差出人の名前はない。ただ、宛先は私の住所で、切手が丁寧に貼られているだけ。誰かの悪戯か、あるいは誰かの間違いか。そう思って放っておこうとした矢先、私はその手紙を読み、衝動的に返事を書いた。
「どうして、そう思うの?」
翌日には、返事が届いていた。 「あなたが笑うから」
それから、私たちは手紙を交わし続けた。相手は決して自分の名前を明かさなかったけれど、私が仕事で失敗して泣いた夜には「君の代わりはいないよ」と励まし、恋人に別れを告げられた朝には「新しい君に会えるね」と背中を押してくれた。
誰だか知らないその人は、私のすべてを知っているようだった。私の弱さも、隠しておきたい恥ずかしい過去も、鏡を見るたびに嫌いになる自分の顔も。その人は、私の一番の理解者であり、この世界で唯一、私を無条件で肯定してくれる存在だった。
ついに私は決心した。この「見知らぬ誰か」に会いに行こう。もう、画面越しや紙の上の言葉だけでは足りない。直接会って、心からの感謝を伝えたい。そう思って、私は手紙に書かれていた消印と、以前手紙に同封されていた「配送先」のメモを頼りに、その場所へと向かった。
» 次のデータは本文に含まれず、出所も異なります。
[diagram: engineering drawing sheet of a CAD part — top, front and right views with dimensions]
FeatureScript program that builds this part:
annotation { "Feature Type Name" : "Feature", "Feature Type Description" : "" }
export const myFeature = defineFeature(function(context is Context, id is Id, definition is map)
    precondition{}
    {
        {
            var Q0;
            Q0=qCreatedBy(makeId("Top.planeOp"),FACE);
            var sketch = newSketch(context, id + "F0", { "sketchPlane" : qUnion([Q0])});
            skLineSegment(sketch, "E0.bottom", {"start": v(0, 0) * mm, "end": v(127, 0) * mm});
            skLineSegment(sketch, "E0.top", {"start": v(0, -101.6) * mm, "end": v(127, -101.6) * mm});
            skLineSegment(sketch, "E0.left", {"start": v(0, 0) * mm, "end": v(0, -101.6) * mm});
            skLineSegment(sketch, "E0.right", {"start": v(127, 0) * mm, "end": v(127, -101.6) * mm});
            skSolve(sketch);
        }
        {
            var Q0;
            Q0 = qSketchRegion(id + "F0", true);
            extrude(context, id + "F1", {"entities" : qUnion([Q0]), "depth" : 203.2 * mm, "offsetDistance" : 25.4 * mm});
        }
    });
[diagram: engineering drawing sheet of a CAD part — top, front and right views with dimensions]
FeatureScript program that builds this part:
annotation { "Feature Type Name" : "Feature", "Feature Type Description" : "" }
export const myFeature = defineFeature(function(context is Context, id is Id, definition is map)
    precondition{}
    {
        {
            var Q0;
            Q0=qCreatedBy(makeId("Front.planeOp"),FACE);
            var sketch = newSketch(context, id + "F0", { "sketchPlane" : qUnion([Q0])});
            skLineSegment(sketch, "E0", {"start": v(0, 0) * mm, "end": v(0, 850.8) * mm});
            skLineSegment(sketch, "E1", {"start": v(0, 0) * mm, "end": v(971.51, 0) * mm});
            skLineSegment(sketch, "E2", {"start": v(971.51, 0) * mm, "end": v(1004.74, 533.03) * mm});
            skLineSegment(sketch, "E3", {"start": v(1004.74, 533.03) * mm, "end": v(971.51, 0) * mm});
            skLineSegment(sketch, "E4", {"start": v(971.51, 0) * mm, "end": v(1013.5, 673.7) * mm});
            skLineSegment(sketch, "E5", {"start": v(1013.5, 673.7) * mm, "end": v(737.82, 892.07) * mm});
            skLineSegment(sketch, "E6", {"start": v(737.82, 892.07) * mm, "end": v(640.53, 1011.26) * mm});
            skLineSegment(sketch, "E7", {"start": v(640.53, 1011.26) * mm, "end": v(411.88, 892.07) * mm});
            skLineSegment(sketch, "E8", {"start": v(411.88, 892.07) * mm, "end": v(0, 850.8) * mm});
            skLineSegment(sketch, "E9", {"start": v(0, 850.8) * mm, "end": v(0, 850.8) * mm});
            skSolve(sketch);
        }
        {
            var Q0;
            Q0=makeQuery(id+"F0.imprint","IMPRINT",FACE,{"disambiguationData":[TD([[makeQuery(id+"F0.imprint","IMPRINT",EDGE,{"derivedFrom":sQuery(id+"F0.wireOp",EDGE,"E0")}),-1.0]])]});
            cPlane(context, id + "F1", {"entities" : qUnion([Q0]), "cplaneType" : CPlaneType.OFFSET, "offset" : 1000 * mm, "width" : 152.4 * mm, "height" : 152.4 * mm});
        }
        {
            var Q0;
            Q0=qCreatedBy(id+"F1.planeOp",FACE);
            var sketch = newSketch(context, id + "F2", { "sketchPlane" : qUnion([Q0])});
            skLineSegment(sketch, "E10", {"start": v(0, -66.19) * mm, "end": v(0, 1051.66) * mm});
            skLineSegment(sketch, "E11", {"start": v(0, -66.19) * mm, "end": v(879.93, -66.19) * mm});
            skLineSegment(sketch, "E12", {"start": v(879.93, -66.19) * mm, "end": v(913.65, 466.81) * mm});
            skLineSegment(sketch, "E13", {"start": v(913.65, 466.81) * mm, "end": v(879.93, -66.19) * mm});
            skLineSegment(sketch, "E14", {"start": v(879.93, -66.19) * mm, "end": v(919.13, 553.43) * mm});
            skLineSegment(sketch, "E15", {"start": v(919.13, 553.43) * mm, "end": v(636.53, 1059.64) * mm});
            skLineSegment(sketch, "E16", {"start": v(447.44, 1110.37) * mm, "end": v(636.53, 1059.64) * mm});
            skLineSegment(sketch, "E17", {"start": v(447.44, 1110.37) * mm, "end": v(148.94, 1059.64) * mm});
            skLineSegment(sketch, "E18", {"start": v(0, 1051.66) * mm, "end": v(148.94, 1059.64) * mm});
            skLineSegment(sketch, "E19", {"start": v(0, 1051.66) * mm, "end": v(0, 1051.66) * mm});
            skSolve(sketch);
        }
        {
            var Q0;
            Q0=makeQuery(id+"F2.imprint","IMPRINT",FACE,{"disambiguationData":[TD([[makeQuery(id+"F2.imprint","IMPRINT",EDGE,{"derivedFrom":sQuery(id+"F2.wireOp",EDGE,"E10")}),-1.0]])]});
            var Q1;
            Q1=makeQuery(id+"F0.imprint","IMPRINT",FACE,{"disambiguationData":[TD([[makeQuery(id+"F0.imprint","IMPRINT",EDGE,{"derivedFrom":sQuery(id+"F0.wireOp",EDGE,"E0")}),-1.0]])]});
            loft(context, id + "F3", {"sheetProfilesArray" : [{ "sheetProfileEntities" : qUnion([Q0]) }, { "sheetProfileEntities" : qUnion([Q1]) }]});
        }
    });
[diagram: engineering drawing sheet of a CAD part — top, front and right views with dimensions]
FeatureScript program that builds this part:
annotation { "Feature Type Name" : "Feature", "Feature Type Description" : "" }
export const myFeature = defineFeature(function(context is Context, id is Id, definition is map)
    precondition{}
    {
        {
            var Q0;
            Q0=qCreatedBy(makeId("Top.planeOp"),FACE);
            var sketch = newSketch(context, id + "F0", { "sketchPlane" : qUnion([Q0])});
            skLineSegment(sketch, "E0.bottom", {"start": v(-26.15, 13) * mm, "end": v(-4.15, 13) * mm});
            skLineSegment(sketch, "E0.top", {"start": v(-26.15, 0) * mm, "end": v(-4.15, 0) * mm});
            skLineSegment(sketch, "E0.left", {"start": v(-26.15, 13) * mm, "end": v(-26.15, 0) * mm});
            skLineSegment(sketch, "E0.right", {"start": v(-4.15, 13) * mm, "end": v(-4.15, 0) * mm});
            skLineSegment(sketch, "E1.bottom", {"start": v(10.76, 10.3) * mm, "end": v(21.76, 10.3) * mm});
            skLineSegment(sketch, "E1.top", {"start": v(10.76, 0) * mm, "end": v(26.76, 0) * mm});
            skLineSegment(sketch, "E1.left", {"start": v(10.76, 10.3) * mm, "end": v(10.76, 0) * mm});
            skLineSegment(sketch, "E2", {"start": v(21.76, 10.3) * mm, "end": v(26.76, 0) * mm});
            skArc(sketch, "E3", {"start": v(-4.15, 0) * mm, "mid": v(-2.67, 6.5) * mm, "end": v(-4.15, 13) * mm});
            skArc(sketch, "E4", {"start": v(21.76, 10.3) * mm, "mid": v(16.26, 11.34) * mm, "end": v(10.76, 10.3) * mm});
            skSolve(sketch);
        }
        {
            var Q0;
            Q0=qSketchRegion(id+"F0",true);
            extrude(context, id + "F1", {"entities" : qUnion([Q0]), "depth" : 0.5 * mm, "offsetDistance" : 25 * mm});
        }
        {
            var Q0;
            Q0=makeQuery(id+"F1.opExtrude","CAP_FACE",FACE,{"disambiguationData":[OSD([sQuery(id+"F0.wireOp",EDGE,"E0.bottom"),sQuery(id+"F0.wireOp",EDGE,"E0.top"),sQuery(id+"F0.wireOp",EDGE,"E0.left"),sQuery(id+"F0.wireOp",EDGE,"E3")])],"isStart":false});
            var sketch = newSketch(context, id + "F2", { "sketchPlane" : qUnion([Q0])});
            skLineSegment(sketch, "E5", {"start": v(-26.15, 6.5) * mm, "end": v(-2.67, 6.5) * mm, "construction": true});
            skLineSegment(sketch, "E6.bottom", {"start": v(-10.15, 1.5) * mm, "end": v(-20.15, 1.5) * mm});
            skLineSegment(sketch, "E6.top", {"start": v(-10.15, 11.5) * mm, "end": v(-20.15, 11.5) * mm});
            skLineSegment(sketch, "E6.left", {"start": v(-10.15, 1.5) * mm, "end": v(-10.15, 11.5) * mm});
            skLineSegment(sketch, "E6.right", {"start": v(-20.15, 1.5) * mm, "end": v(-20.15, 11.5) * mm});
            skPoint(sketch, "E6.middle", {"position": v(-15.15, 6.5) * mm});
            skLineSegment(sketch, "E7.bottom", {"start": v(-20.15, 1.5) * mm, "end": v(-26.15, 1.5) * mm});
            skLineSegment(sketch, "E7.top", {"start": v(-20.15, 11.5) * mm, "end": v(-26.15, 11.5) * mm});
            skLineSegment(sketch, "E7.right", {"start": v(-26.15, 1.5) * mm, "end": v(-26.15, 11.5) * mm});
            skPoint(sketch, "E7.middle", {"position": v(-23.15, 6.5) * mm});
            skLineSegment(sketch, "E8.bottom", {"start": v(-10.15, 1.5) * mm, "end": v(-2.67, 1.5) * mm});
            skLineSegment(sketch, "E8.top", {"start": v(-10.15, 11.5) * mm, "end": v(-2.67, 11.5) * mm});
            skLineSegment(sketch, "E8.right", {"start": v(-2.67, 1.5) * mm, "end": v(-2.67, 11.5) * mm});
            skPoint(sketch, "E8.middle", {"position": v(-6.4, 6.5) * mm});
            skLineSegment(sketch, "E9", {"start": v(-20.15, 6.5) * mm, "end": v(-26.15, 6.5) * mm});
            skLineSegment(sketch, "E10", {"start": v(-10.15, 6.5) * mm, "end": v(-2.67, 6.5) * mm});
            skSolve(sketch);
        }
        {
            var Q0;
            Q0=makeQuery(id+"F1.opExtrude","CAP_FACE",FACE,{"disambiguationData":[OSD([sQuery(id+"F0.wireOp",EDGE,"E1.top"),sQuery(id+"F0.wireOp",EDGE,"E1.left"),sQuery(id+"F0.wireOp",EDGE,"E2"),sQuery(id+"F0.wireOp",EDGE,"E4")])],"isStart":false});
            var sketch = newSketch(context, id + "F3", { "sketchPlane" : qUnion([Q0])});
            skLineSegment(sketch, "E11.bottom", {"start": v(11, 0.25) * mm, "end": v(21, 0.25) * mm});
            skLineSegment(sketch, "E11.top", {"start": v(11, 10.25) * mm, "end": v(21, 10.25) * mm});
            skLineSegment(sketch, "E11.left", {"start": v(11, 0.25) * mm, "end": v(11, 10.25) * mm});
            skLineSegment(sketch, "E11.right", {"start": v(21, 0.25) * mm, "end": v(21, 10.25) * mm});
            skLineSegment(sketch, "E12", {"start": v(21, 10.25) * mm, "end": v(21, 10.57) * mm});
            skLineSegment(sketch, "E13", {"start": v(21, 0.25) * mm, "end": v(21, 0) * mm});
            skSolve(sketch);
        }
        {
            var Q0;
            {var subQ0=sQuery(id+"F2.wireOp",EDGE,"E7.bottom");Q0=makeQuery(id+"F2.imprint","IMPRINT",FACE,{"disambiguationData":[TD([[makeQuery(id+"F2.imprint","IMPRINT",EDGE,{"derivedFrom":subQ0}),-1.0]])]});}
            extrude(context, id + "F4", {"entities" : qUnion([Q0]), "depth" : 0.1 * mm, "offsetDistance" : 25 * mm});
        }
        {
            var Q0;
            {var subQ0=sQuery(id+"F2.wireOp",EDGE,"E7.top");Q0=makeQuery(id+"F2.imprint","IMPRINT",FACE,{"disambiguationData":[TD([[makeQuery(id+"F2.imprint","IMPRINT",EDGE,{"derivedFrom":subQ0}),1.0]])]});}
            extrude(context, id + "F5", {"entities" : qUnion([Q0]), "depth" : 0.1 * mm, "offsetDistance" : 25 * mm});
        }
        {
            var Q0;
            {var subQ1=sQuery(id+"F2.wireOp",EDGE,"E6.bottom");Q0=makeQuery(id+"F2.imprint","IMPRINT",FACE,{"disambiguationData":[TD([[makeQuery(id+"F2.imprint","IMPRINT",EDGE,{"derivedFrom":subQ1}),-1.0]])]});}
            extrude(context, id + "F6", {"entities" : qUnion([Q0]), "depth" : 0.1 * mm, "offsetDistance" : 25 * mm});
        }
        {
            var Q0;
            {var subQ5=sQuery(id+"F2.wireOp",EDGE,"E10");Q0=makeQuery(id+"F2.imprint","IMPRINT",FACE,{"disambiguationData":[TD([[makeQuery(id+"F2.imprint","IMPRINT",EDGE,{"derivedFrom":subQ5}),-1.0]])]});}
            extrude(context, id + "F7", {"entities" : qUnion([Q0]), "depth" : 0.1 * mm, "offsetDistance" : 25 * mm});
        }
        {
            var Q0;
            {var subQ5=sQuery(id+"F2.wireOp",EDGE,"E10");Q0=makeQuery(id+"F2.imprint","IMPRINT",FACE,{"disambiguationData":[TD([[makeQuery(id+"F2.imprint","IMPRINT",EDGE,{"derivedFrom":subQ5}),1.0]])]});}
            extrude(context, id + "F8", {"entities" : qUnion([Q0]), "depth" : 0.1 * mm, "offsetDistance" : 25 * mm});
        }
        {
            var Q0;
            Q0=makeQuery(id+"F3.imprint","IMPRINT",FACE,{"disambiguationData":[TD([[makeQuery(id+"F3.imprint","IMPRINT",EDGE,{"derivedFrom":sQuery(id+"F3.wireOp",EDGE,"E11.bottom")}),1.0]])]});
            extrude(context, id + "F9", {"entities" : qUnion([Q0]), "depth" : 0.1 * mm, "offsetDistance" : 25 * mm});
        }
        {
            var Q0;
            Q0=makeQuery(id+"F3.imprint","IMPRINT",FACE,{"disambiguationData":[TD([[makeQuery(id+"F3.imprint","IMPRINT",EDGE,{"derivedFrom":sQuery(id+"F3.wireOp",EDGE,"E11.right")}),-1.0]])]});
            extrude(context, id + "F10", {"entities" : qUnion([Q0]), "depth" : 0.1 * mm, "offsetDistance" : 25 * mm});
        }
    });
たどり着いたのは、街外れの古い鏡製造メーカーの倉庫だった。
「すみません、ここに『手紙』の送り主はいませんか?」
受付の老人は、私の顔をじっと見つめ、奥の大きな鏡の部屋へと案内してくれた。そこには、壁一面を埋め尽くすほどの、巨大な鏡が鎮座していた。
「ここには誰もいないよ。あるのは君だけだ」
老人の言葉に戸惑いながら、私は鏡の前に立った。 そこに映っていたのは、やつれた顔をし、不安げに目を潤ませた一人の人間。見知らぬ誰かだと思っていた相手は、どこにもいなかった。
ただ、鏡の横に置かれた棚に、見覚えのあるレターセットが積み上げられていることに気づいた。私は震える手で、その一番上に置かれたメモを開いた。
『世界一短いラブレターを、届けてくれてありがとう』
その瞬間、すべての点と線がつながった。 私が悩みを吐露し、返事を待ちわび、自分自身を慰めていたその半年間。私は、鏡に映る自分という「他人」を、必死に救おうとしていたのだ。
鏡の中の私は、相変わらず情けなく、弱々しかった。けれど、不思議と今の私には、その姿が以前よりもずっと愛おしく見えた。私は、これまで誰よりも厳しく自分を責め続けていたけれど、この手紙たちを通じて、唯一無二のパートナーである自分自身を、ようやく許すことができたのだ。
私は鏡の前の自分に向かって、口を動かした。声には出さなかったけれど、唇は確実にこう告げていた。
「愛してる」
鏡の中の私も、同じように微笑んだ。 私はカバンからペンを取り出し、その場で一番小さな紙に、世界で一番正直な言葉を綴った。
「また明日」
私は鏡の向こうの親友と共に、再び歩き出すことにした。人生はこれからも続いていく。けれど、もう孤独ではない。私には、一生離れることのない、最高の文通相手がいるのだから。